■ Exercise:
Where a picture appears, leave it out, and transcribe all the lines below exactly.

....

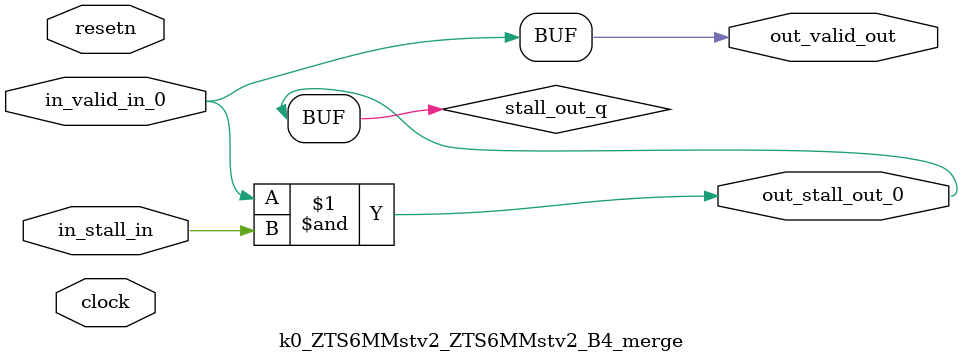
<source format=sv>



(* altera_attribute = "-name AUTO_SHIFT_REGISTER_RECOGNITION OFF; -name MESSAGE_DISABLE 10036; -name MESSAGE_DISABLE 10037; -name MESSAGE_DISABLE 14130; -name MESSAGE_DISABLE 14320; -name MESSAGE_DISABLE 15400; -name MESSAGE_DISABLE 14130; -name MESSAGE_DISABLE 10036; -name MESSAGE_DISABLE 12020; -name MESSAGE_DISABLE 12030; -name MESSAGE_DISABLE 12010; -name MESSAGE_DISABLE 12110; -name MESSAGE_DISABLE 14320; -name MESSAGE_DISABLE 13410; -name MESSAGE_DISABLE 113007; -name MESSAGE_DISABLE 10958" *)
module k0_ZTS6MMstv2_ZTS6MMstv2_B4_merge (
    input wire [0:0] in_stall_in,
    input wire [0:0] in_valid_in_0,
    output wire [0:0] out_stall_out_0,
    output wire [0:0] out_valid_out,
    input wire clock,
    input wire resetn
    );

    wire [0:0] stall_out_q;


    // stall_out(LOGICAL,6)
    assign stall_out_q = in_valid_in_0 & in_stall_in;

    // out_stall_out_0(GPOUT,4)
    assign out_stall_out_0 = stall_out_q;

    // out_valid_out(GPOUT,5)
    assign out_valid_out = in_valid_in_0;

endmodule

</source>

....

■ Written answer:
<source format=sv>



(* altera_attribute = "-name AUTO_SHIFT_REGISTER_RECOGNITION OFF; -name MESSAGE_DISABLE 10036; -name MESSAGE_DISABLE 10037; -name MESSAGE_DISABLE 14130; -name MESSAGE_DISABLE 14320; -name MESSAGE_DISABLE 15400; -name MESSAGE_DISABLE 14130; -name MESSAGE_DISABLE 10036; -name MESSAGE_DISABLE 12020; -name MESSAGE_DISABLE 12030; -name MESSAGE_DISABLE 12010; -name MESSAGE_DISABLE 12110; -name MESSAGE_DISABLE 14320; -name MESSAGE_DISABLE 13410; -name MESSAGE_DISABLE 113007; -name MESSAGE_DISABLE 10958" *)
module k0_ZTS6MMstv2_ZTS6MMstv2_B4_merge (
    input wire [0:0] in_stall_in,
    input wire [0:0] in_valid_in_0,
    output wire [0:0] out_stall_out_0,
    output wire [0:0] out_valid_out,
    input wire clock,
    input wire resetn
    );

    wire [0:0] stall_out_q;


    // stall_out(LOGICAL,6)
    assign stall_out_q = in_valid_in_0 & in_stall_in;

    // out_stall_out_0(GPOUT,4)
    assign out_stall_out_0 = stall_out_q;

    // out_valid_out(GPOUT,5)
    assign out_valid_out = in_valid_in_0;

endmodule

</source>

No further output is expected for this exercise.